The GMB Union has identified 457 primary and secondary schools across all the different sectors that are below the Bain thresholds, full list here (pdf file). In addition to pupil numbers “social, economic and quality of education issues” will be included in the decision-making process to maintain, amalgamate or close.

  • Yokel

    This is going to get bitter. There has to be closures.

  • Bob Wilson

    Some of these enrollments are incredibly small. This has obviously something that has been developing over a long period of time – with no one having the guts to tackle it.
    The question is this. In many rural areas where there are currently 2 (or more) schools i.e. from both sides of the divide and they all face closure will the authorites faciliate merger on one site.
    Or will the Catholic church insist on ‘bussing’ their kids away to maintain segregation?
    Ironic that bussing was used to end segregation in the US….

  • Nevin

    Another Church v State tussle?

  • David


    Would someone please tell the Belfast Telegraph that it is spelt “grammar” not “grammer”….

  • Greenflag

    Brilliant news .At long last NI has found a solution to it’s inherent sectarian problem . Have no children or very few – A stroke of genius -This means fewer and eventually no bigoted adults and will provide plenty of opportunities for Polish and other immigrants.
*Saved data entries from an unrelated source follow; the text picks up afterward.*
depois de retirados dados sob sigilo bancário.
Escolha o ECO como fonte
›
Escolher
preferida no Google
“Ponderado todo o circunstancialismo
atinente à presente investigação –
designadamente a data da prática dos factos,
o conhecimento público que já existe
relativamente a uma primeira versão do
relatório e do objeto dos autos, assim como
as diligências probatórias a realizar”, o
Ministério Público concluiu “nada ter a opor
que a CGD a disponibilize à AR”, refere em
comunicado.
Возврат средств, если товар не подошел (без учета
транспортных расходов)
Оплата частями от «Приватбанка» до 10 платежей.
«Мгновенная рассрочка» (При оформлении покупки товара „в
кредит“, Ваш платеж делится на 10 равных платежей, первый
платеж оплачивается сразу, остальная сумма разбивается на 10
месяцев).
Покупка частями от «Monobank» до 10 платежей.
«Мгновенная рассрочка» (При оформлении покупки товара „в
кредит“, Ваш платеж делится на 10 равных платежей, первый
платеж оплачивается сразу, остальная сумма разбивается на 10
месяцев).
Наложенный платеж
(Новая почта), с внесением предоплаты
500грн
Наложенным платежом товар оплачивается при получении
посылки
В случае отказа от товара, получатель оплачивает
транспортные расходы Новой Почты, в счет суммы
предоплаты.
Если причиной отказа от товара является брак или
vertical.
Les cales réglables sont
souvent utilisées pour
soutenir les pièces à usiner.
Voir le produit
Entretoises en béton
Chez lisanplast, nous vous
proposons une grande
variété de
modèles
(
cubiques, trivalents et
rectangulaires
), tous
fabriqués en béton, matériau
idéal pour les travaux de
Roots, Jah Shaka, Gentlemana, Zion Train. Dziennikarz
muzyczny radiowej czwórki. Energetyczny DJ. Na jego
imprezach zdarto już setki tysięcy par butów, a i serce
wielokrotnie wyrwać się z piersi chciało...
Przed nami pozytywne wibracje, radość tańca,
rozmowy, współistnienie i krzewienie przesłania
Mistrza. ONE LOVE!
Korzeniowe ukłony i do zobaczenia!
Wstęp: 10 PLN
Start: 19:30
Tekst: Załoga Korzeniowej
    BTW -Was this SF or DUP policy or was it both !
    No children – no economy -no economy – no State –

    Maybe the London Times could do a reprintof it’s famed ‘headline’ of 150 yrs ago on the imminent demise of the Gael thanks to the Famine and mass emigration ? The update would of course have to be amended to the imminent ‘demise’ of the “Northern Green and Orange tribes “as they finally tire of their innate sectarian natures and do the rest of Europe and the world a favour ?

  • Alan

    Good to see all of the sectors getting shake in this list. Bob’s point is well made – whoever gets the Education portfolio will have a job banging educational heads together ( so to speak !).

    Some of the Integrated schools do, however, have planned development over a number of years, so the numbers are expected to increase.

  • mcgrath

    Merge the small schools in each town / district. Kick the churches out. Anyone who doesn’t like it can pay to send their child to a church funded school. We will soon see what value the segregationalists place on their children’s religious education when they have to pay directly for it.

  • Bob Wilson

    I do hope the integrated movement drops its fixation with creating new phyiscal schools and adopts a strategy of buying old school premises from the state (RC Church is too canny and rich to sell theirs off – anything to halt integration is their motto)in areas where IF each ‘side’ opted for ONE school it would be viable.
    This could transform education in NI in a decade.

  • Elvis Parker

    ‘whoever gets the Education portfolio will have a job banging educational heads together ‘
    Unfortunately it will likely go to SF or DUP who thrive on division and sectarianism – so any radical ideas like Bob’s suggestion for mergering will get nowhere.
    SF and DUP will ‘bus’ to retain ethnic purity!

  • fair_deal


    A single system is DUP policy

  • willis

    If Sinn Fein can cross the policing rubicon, why cannot the heirarchy cross the integrated schools one?

  • willis

    A post at last! I’m sure this has been answered elsewhere, but what went wrong with the code word?

  • David Ford

    Bob Wilson

    Not fair to state that integrated movement is fixated on new buildings. In every case, they must see if a transformation is possible before a new build is considered.

    That’s why the Minister refused an Antrim College proposal this year, on the basis that an existing school was said to be ‘considering’ transformation (though nothing official has been done).

    At least Bain is forcing a look at the future of education strategically. You are quite correct that rationalisation must be done geographically, not sectorally – something which the last three Education Ministers have conspicuously failed to do.